Concerning the claims for aggravated damages, again this blog has looked at this issue in the post Moral Damages for Manner of Dismissal - Meeting the Evidentiary Burden. Nothing more will be added in this post other than it is interesting to see Deputy Judge Winny’s endorsement of the notion that medical records may not be not strictly required.
With respect to the award of punitive damages, it is interesting to see the use of the Supreme Court of Canada’s decision in Bhasin v. Hrynew,  S.C.C. 71., which summarized by this blog in the post Supreme Court of Canada says There is a Duty to Act Honestly in the Performance of Contracts. What Deputy Judge Winny said is that when it comes to complaints made by customers against employees, employers owe their employees a duty to advise them of such complaints and provide them with an opportunity to respond. It will be interesting to see if this duty extends beyond the ‘at the time of termination’ window, to which most of employment law considerations are limited.

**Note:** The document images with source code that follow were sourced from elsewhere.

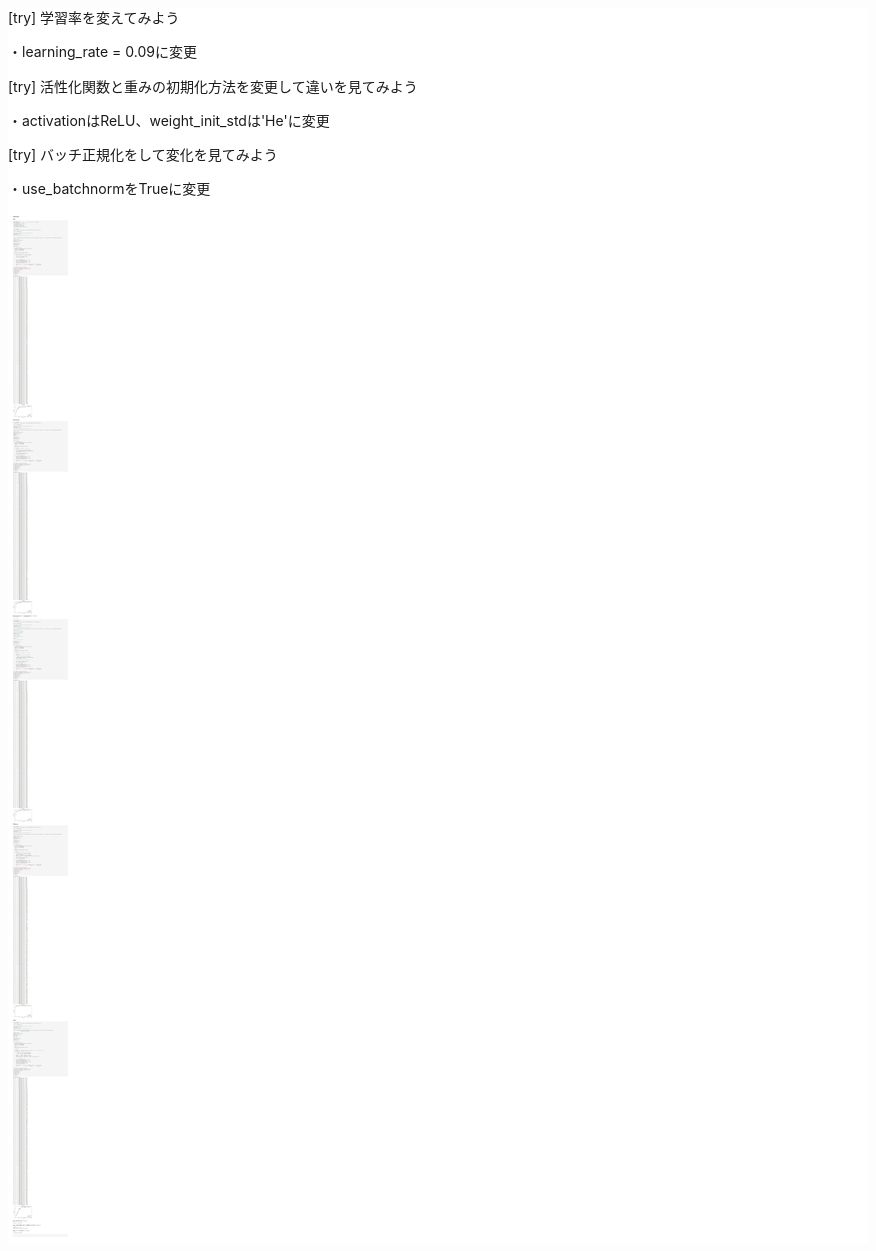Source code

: [try] 学習率を変えてみよう

・learning_rate = 0.09に変更

[try] 活性化関数と重みの初期化方法を変更して違いを見てみよう

・activationはReLU、weight_init_stdは'He'に変更

[try] バッチ正規化をして変化を見てみよう

・use_batchnormをTrueに変更
 
![2_4_optimizer](img/Web_capture_21-6-2021_123438_localhost.jpeg)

Finally, there is the issue of tax. It would be interesting to know how the parties dealt with that issue. As a very high level summary, neither the human rights damages nor the punitive damages would be subject to taxation or trigger a repayment to employment insurance. The wrongful dismissal damages would. Given that that court’s award is limited to only $25,000, the issue of which damages are payable ‘first’ matters. Some guidance from the court on this point would likely have been helpful to the parties.
On the whole this is an excellent decision for employees. It touches a lot of the necessary bases and provides the employee with a big win. Any way this employee looks at this, she has been vindicated.
Takeaways for Employees with Labour Pains
There are several takeaways for employees from this case. The first is that the Ontario Small Claims Court can be a viable alternative for those considering claims for wrongful dismissal and breaches of one’s human rights. However, it also serves as a reminder to be cautious about picking one’s forum. While the Small Claims Court can award damages for human rights abuses, it can do nothing about infringements of the Employment Standards Act, 2000.Moreover, as was summarized in the post Employees Cannot Make ESA Complaints and Sue: ON SC dismissed employees must be cautious about the forum in which they elect to plead their case.
Takeaways for Employers with Labour Pains
For employers, this case demonstrates all that can go wrong when attempting to unilaterally impose changes on employees; especially those returning from maternity leave. While the law does permit employers to manage and to make changes, up to termination, those changes must be approached cautiously. Employers would be well served obtaining experienced legal advice before doing anything.--
As always, everyone’s situation is different. The above is not intended to be legal advice for any particular situation. It is always prudent to seek professional legal advice before making any decisions with respect to your own case.